While searching these websites is valuable to detect data sources, the websites, not being indexed, can pose significant challenges. The other hurdle that you may encounter while screening the sources is that the TOR networks are quite slow. It can prove to be challenging to navigate and potentially can inject malware into your system if you aren’t being careful.
7. Detecting Flaws in Injection
Injection flaws occur when an attacker can enter a piece of code as a string to make the software do what it isn’t supposed to do. Like exposing admin-level data to users. Older software and web applications are particularly vulnerable to such attacks and can cause massive data breaches or system breakdowns.
Penetration testing or pen testing is the best method to employ to detect injection flaws. There are several readymade tools available in the market that help you achieve that. But obviously, you can develop your own pen testing tool to analyze your URLs and software. Pentesting tools actively try to exploit the known vulnerabilities.
By testing the databases that are present in older systems, you can patch them to prevent nefarious attacks.
8. Detecting Buffer Overflow
When programming software with low-level languages like assembly or C, there is no warning about the memory leakage that occurs during compilation.
Buffer is the allocated memory segment that’s used for processing the program. And buffer overflow is the leakage that we discussed. Buffer overflow can eat up a lot of resources and break down the system if not addressed proactively.
The primary method to address buffer overflow is looking at the source code and understanding where buffer manipulation is possible. Experienced programmers can read and patch the vulnerable functions susceptible to a buffer overflow that accepts out-of-bound inputs.
9. Detecting Broken Access Control
Access control is carefully determined policies that prevent users or hackers from gaining unauthorized access. The access control models like vertical, horizontal, and context-dependent access controls help you restrict users from accessing irrelevant data.
Broken access control, as the name suggests, is a flaw in the implementation of models that enables the users to access data that shouldn’t be accessible to them.

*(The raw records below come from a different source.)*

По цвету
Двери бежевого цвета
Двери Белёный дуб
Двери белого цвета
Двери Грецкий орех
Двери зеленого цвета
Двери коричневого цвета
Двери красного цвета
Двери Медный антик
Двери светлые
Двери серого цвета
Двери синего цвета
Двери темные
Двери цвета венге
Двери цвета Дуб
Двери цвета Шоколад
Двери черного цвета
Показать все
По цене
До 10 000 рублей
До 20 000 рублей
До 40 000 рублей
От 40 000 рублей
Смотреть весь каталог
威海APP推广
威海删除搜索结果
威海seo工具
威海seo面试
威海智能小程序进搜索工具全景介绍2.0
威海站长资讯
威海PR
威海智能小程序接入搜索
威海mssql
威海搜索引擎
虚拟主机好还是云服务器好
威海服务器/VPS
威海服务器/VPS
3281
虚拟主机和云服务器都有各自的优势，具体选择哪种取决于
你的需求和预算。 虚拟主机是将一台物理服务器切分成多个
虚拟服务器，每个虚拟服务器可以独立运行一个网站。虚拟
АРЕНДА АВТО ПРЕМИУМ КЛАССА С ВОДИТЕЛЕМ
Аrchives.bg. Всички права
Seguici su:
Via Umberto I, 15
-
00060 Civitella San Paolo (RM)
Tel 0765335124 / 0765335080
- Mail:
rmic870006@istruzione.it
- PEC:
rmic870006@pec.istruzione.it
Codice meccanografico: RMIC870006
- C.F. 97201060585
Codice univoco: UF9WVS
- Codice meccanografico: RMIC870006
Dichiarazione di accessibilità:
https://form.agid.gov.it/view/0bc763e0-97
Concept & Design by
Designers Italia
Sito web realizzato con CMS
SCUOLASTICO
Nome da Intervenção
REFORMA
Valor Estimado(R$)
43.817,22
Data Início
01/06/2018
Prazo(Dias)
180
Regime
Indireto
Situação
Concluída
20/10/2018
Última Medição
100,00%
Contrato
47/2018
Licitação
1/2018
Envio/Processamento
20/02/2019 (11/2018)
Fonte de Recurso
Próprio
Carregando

The best practice to detect broken access control is authorization analyzer tools or auth-analyzers. They allow you to enter your access control policies to detect which one is vulnerable. With more detailed tools, you can also screen each model differently for vulnerabilities.
The Bottom Line
Software vulnerabilities can disintegrate the entire business operations. The major vulnerabilities that can be subjected to malicious attacks are bugs, exposure to sensitive data, and injection flaws. Apart from that, buffer overflow and broken access control can also hamper day-to-day operations.
Long before you can start fixing the vulnerabilities, you need to detect them first. Hence, the use of the right tools is important.